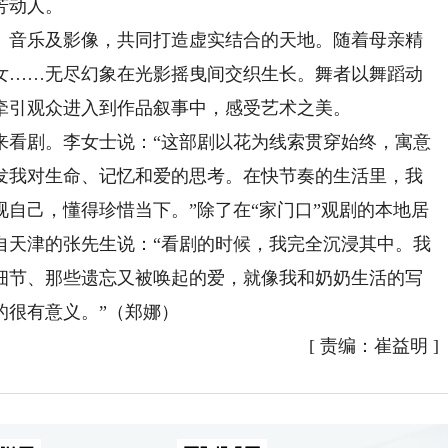
芳动人。
音乐及影像，共同打造虚实结合的天地。随着母亲精
女……无尽幻象在光影摇曳间交织生长。舞者以舞蹈动
牵引观众进入到作品叙事中，感受艺术之美。
看剧。李女士说：“这部剧以花为线索贯穿始终，寓意
发我对生命、记忆和爱的思考。在快节奏的生活里，我
自己，懂得珍惜当下。”除了在“家门口”观剧的本地居
自天津的张先生说：“看剧的时候，我完全沉浸其中。我
细节、那些遗忘又被唤起的爱，就像我和奶奶生活的写
的很有意义。”（郑娜）
[
责编：崔益明
]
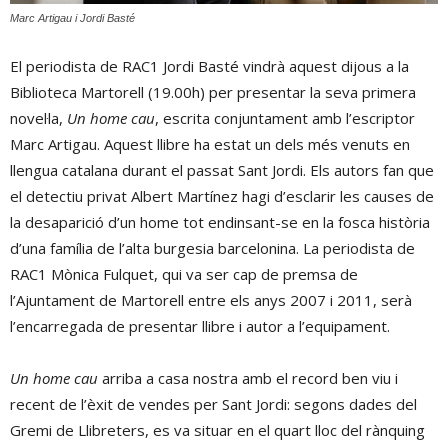
Marc Artigau i Jordi Basté
El periodista de RAC1 Jordi Basté vindrà aquest dijous a la
Biblioteca Martorell (19.00h) per presentar la seva primera
novel·la,
Un home cau
, escrita conjuntament amb l’escriptor
Marc Artigau. Aquest llibre ha estat un dels més venuts en
llengua catalana durant el passat Sant Jordi. Els autors fan que
el detectiu privat Albert Martínez hagi d’esclarir les causes de
la desaparició d’un home tot endinsant-se en la fosca història
d’una família de l’alta burgesia barcelonina. La periodista de
RAC1 Mònica Fulquet, qui va ser cap de premsa de
l’Ajuntament de Martorell entre els anys 2007 i 2011, serà
l’encarregada de presentar llibre i autor a l’equipament.
Un home cau
arriba a casa nostra amb el record ben viu i
recent de l’èxit de vendes per Sant Jordi: segons dades del
Gremi de Llibreters, es va situar en el quart lloc del rànquing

######

**TO DO:**
Transcribe every record exactly and omit each image.

**YOUR SOLUTION:**
芳动人。
音乐及影像，共同打造虚实结合的天地。随着母亲精
女……无尽幻象在光影摇曳间交织生长。舞者以舞蹈动
牵引观众进入到作品叙事中，感受艺术之美。
看剧。李女士说：“这部剧以花为线索贯穿始终，寓意
发我对生命、记忆和爱的思考。在快节奏的生活里，我
自己，懂得珍惜当下。”除了在“家门口”观剧的本地居
自天津的张先生说：“看剧的时候，我完全沉浸其中。我
细节、那些遗忘又被唤起的爱，就像我和奶奶生活的写
的很有意义。”（郑娜）
[
责编：崔益明
]
Marc Artigau i Jordi Basté
El periodista de RAC1 Jordi Basté vindrà aquest dijous a la
Biblioteca Martorell (19.00h) per presentar la seva primera
novel·la,
Un home cau
, escrita conjuntament amb l’escriptor
Marc Artigau. Aquest llibre ha estat un dels més venuts en
llengua catalana durant el passat Sant Jordi. Els autors fan que
el detectiu privat Albert Martínez hagi d’esclarir les causes de
la desaparició d’un home tot endinsant-se en la fosca història
d’una família de l’alta burgesia barcelonina. La periodista de
RAC1 Mònica Fulquet, qui va ser cap de premsa de
l’Ajuntament de Martorell entre els anys 2007 i 2011, serà
l’encarregada de presentar llibre i autor a l’equipament.
Un home cau
arriba a casa nostra amb el record ben viu i
recent de l’èxit de vendes per Sant Jordi: segons dades del
Gremi de Llibreters, es va situar en el quart lloc del rànquing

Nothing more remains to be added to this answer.